What do you do once you've won the America's Most Beautiful Roadster title and a Goodguys Street Machine of the Year award? Well, if you're George Lange, you find a cherry '33 Ford five-window, take it to Jack and Harry Stirnemann, and have them build you something you can actually get out and enjoy on the road.
I'm sure there's plenty of satisfaction that comes with winning such prestigious awards, but I've always felt that trying to build and maintain a car that had to be that perfect would take a few years off my life. It takes a special person who can spend the kind of coin it takes to build to that level and then want to take it out and subject it to the abuse that can come from a few trips to the local burger shack. George has put some miles on his award-winners, but I'm sure in the back of his mind he's thinking about the next road rash.
George was determined to keep this build simple. The first street rod project he started happened to be a '33 five-window, but it was sold before it was ever completed.
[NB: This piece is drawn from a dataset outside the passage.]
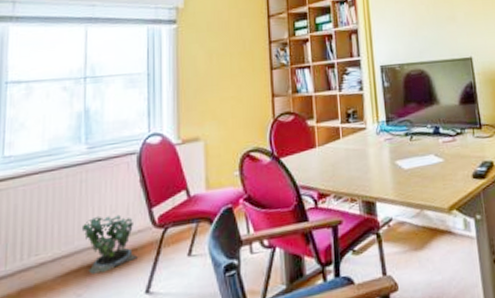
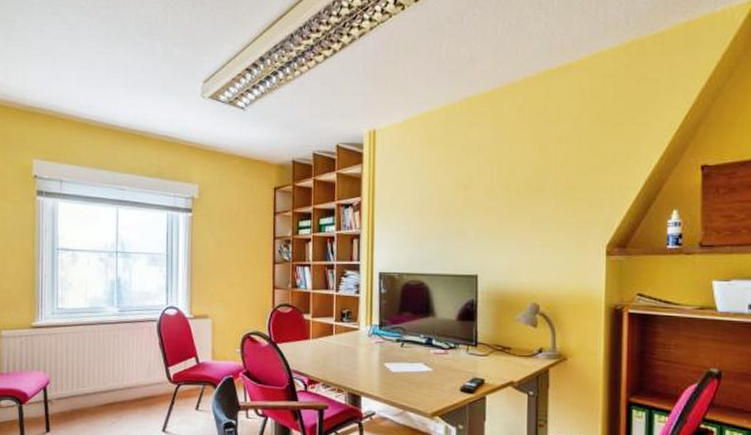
potted plant: present [81,210,138,274] -> none [115,364,157,410]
So, with the one that got away on his mind, he had to go and have a look when he heard about a clean coupe for sale in New York. He found a primered Flathead-powered five-window with an old hot rod interior. He made the deal and had the coupe shipped to the Stirnemann brothers in St. Louis with instructions to build him a daily driver that was shiny on top and great to drive.
Most of the major components were in remarkable condition and were incorporated into the build. The original frame was cleaned up and partially boxed. When it came to the suspension, George referred back to a quote from Henry Ford he had heard. Someone asked Henry why they used buggy springs. Henry told him, "We use cross springs for the same reason we use round wheels-they seem to work the best." George wasn't about to argue with that reasoning, so they stuck with the same buggy spring configuration front and back, but took out some of the factory travel and brought the coupe down with a few traditional tricks.
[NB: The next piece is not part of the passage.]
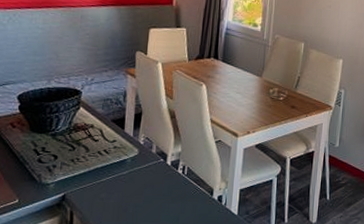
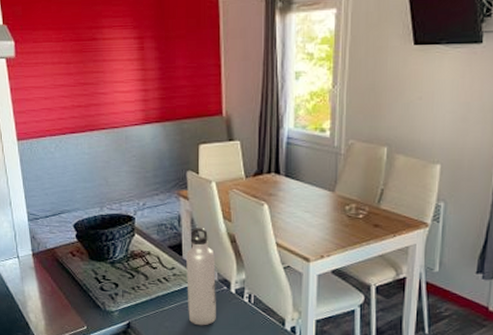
water bottle: none [125,103,155,197] -> present [186,228,216,326]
The rest of the build followed this same philosophy: If it's not broke, don't fix it. The stock body and fenders look plenty good, and they look even better with just a few tweaks. A mild chop and rear bob gave the coupe a bit more of a hot rod attitude. The interior received the same treatment, with the original bench and dash freshened up with some new pieces while still retaining the original flavor.
George is thrilled with the final result and has been putting miles on it, but like most hot rodders, he has found it hard to stop tweaking with it. Since these photos were taken, he has made a few more adjustments to the front suspension and brought it down a little lower, but we're pretty sure we won't be seeing it inside on a turntable under the lights anytime soon.
Rod & Custom Feature Car
Webster Groves, Missouri
1933 Ford Coupe
The intent from the start was to make this a practical build, so the original frame was retained and partially boxed. A '32 heavy axle was sent to Joe Engelman to be dropped and then hung an inch farther forward (to center the wheel in the fender) with a lengthened stock wishbone and a de-arched stock spring with reversed eyes. Wilwood discs on '40 Ford spindles and a Pete & Jake's Vega-style box and Panhard bar complete the front suspension, along with Gabriel shocks. The rear suspension is just as simple. A 4.11-geared Ford 9-inch is located with Pete & Jake's ladder bars and a de-arched stock spring.
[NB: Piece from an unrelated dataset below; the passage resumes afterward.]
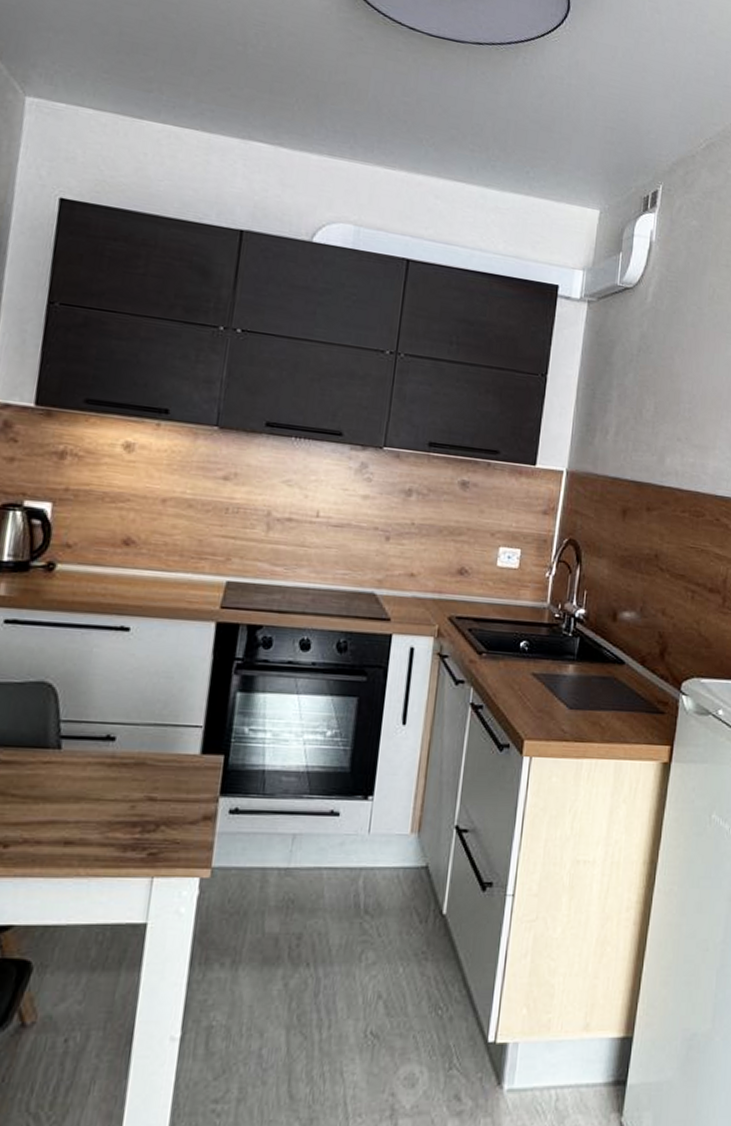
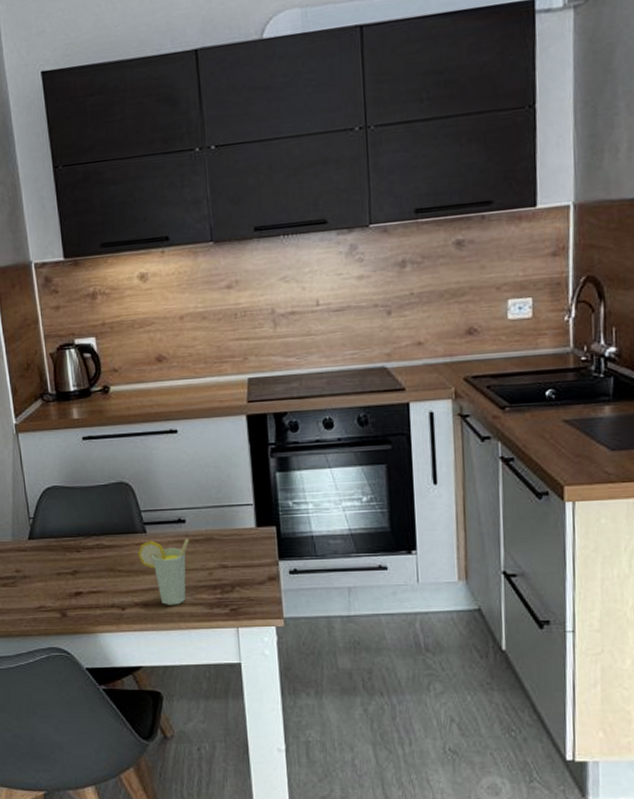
cup: none [42,759,116,845] -> present [137,537,190,605]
George likes Fords in Fords and wanted reliability, so he chose a Ford Racing GT40 crate engine and left it just as Ford delivered it. About the only thing the engine didn't come with was the exhaust, so they added a set of PerTronix Patriot headers and Edelbrock mufflers. A Walker radiator keeps things cool. George believes in actively participating in the driving process, so a Tremec World Class five-speed from Keisler was ordered with an S-10 tailshaft to move the shifter forward enough to clear the seat.
Wheels & Tires
A set of cast-finish American Racing Torq-Thrust Ds (15x4-1/2 and 16x7) drive home the classic hot rod look. BFGoodrich 155/80s get the front down, and Cooper 235/70s bring the back up for a little rake.
Body & Paint
George was fortunate enough to start with a really clean original body and decided to use some restraint when it came time to start cutting on it. He had the Stirnemann brothers and Ernie Vishion slice the top a fairly mild 2 inches, lean back the A-pillars a few degrees, and lean forward the rear of the top. The rear fenders and apron were bobbed about 4 inches. The Stirnemanns then covered their handiwork with DuPont Hot Hues Spinnaker Blue. Custom nerf bars front and back help protect the body and grille. BLC headlights, with LED turn signals hidden inside, were mounted on chopped stands and light the way.
This could be the perfect hot rod interior. The stock bench was retained but lowered a little and covered in gray leather rolls 'n' pleats, along with stock-style door panels by Don Albers. The original dash features a homemade engine-turned stainless insert by Skip Boyer with Classic gauges. A '75 Corvette wheel tops a '67 Chevy pickup column. Although it looks bare-bones, there's actually a Secret Audio system hidden, as well as a Vintage Air system mounted behind the seat with custom ducts that run above the headliner into the header panel behind the sun visors.